The goal of FTAM is to combine into a single protocol both file transfer, similar in concept to the Internet FTP, as well as remote access to open files, similar to NFS. However, like the other OSI protocols, FTAM has not been widely adopted, and the TCP/IP based Internet has become the dominant global network.

The FTAM protocol was used in the German banking sector to transfer clearing information.
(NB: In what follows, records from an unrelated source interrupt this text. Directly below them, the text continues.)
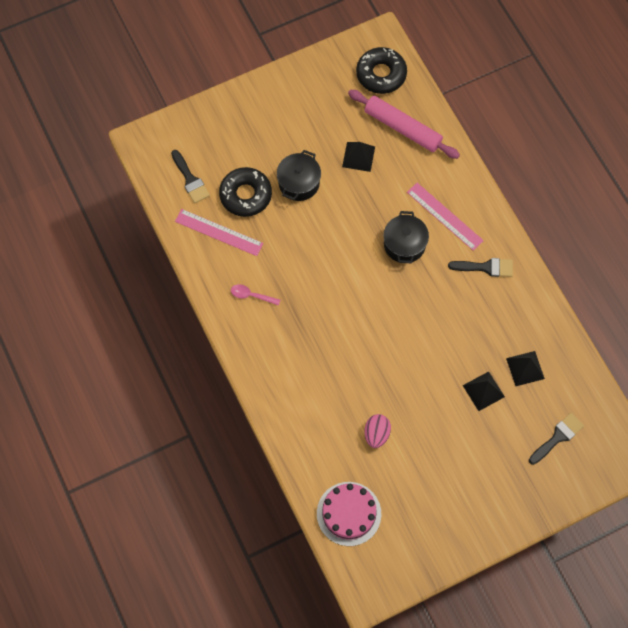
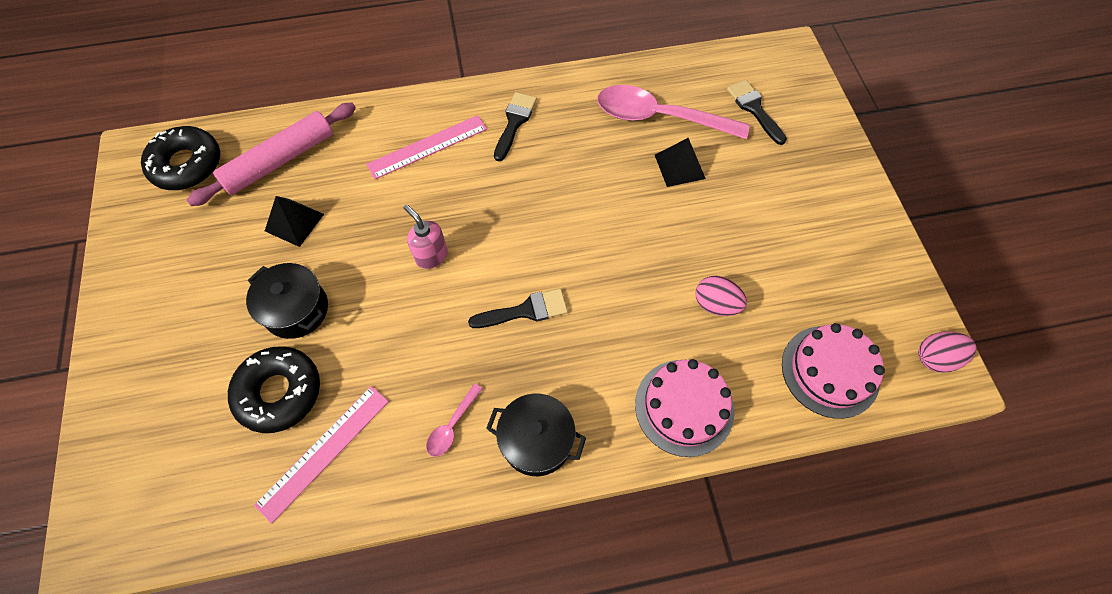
camera: 75 degrees left, 5 degrees down
black brush [171,150,210,203] -> black brush moved to [468,288,568,328]
black pot [384,211,429,263] -> black pot moved to [486,393,586,476]
black pyramid [506,351,545,386] -> pink spoon [597,85,750,139]
none -> pink soap dispenser [404,204,448,269]
none -> pink cake [635,359,734,457]
none -> pink egg [918,331,977,373]

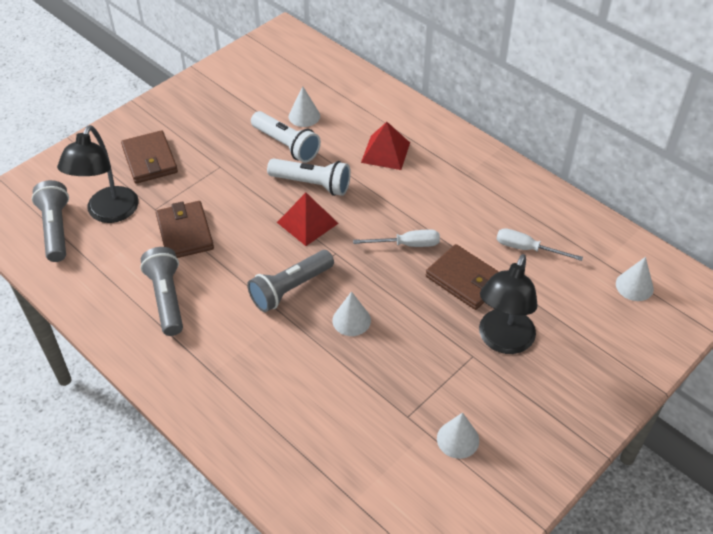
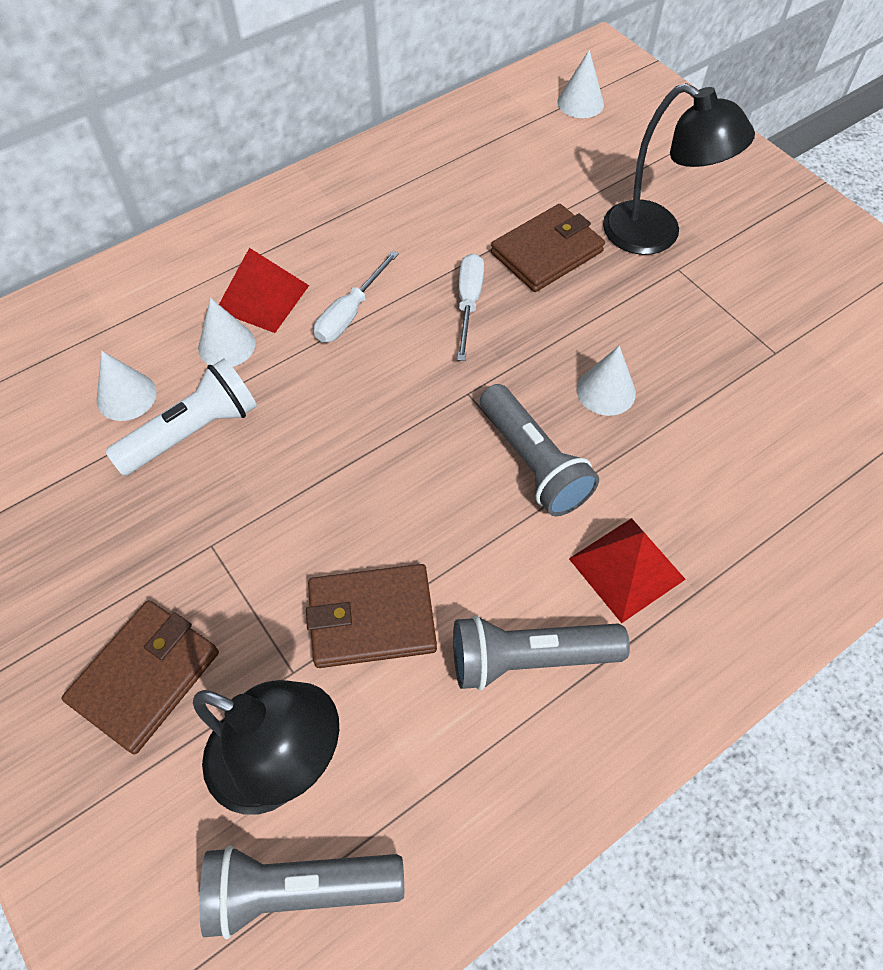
camera: 80 degrees left, 10 degrees up
brown wallet [121,130,178,184] -> brown wallet turned 45 degrees counterclockwise [62,600,219,754]
white flashlight [267,158,351,196] -> none
red pyramid [277,193,339,246] -> red pyramid moved to [569,518,686,623]
white cone [437,413,479,459] -> white cone moved to [198,298,256,367]
white screwdriver [497,228,583,261] -> white screwdriver moved to [314,251,399,343]

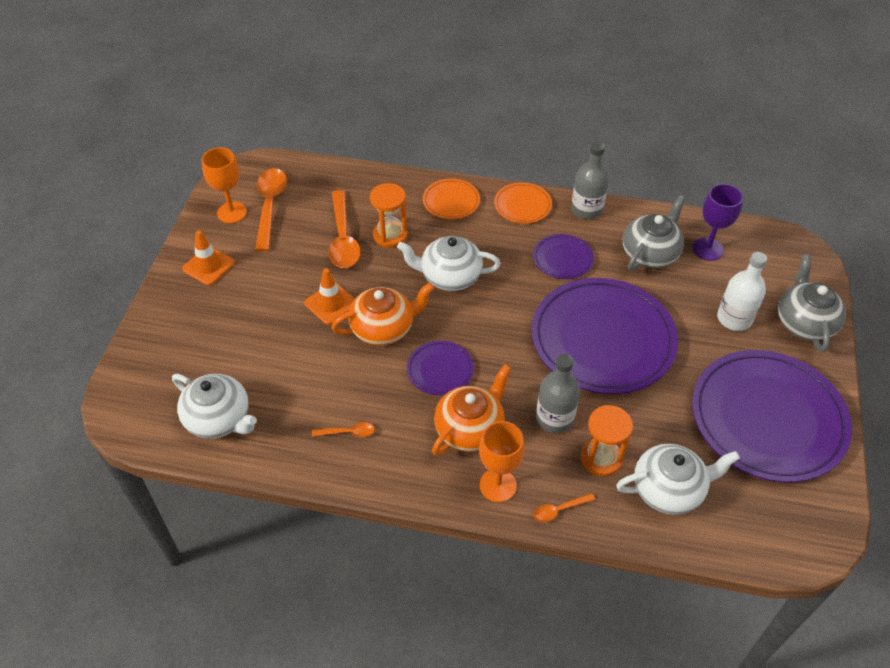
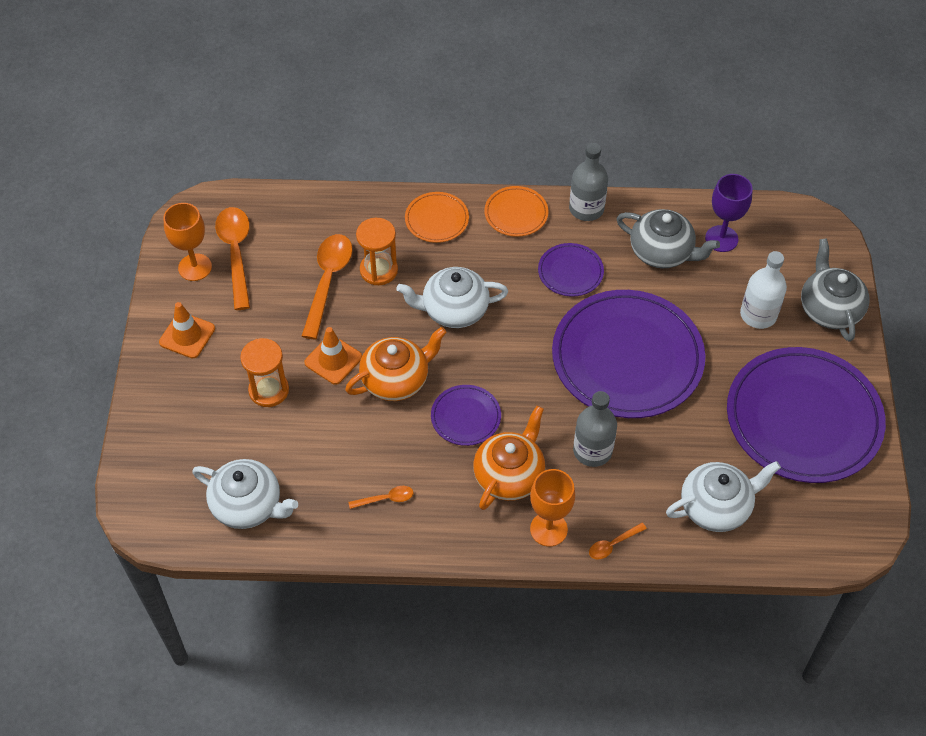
camera: 10 degrees left, 5 degrees up
orange spoon [328,190,361,268] -> orange spoon turned 150 degrees counterclockwise [302,234,353,340]
orange hourglass [581,405,633,476] -> orange hourglass moved to [240,338,289,407]
grey teapot [623,195,686,271] -> grey teapot turned 90 degrees clockwise [616,209,720,268]

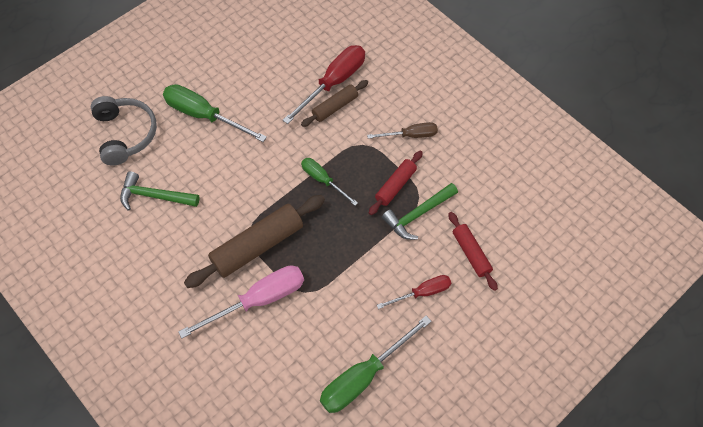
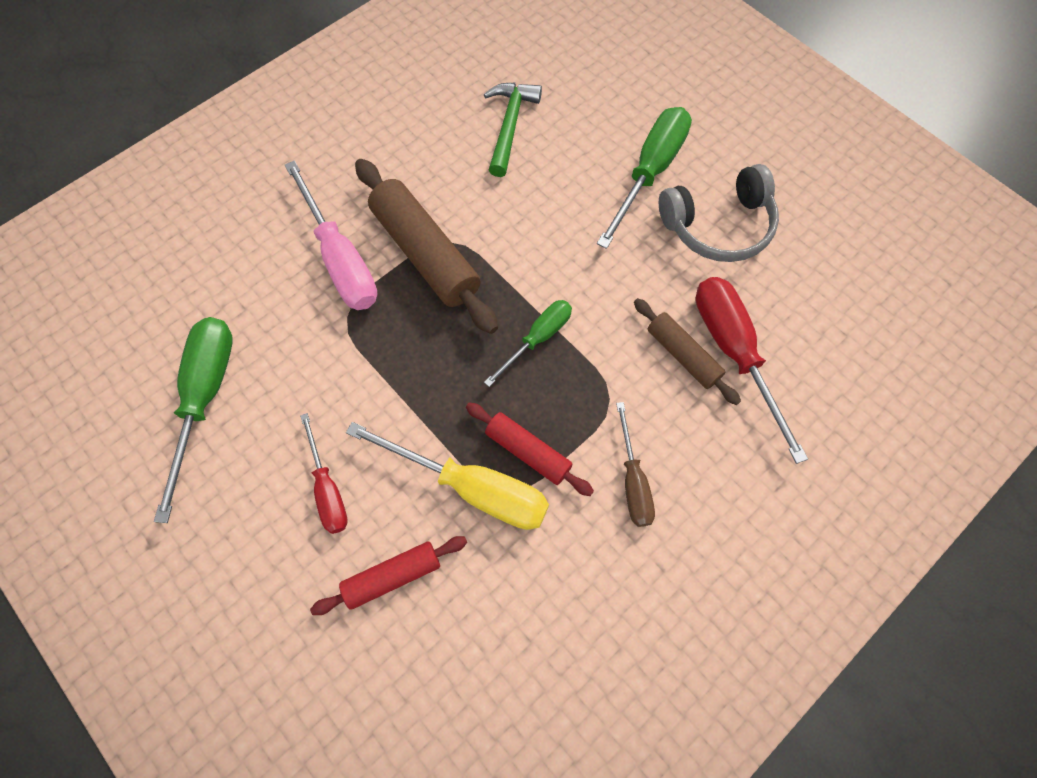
camera: 90 degrees right, 5 degrees up
grey headphones [91,96,157,165] -> grey headphones moved to [659,164,779,262]
red screwdriver [283,45,365,124] -> red screwdriver turned 150 degrees counterclockwise [695,277,808,464]
green screwdriver [320,316,432,413] -> green screwdriver turned 45 degrees clockwise [154,317,233,523]
green hammer [382,183,458,240] -> yellow screwdriver [346,422,549,530]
The Banking Communication Standard (BCS) over FTAM access (short BCS-FTAM) was standardized in the DFÜ-Abkommen (EDI-agreement) enacted in Germany on 15 March 1995. The BCS-FTAM transmission protocol was supposed to be replaced by the Electronic Banking Internet Communication Standard (EBICS) in 2010. The obligatory support for BCS over FTAM was ceased in December 2010.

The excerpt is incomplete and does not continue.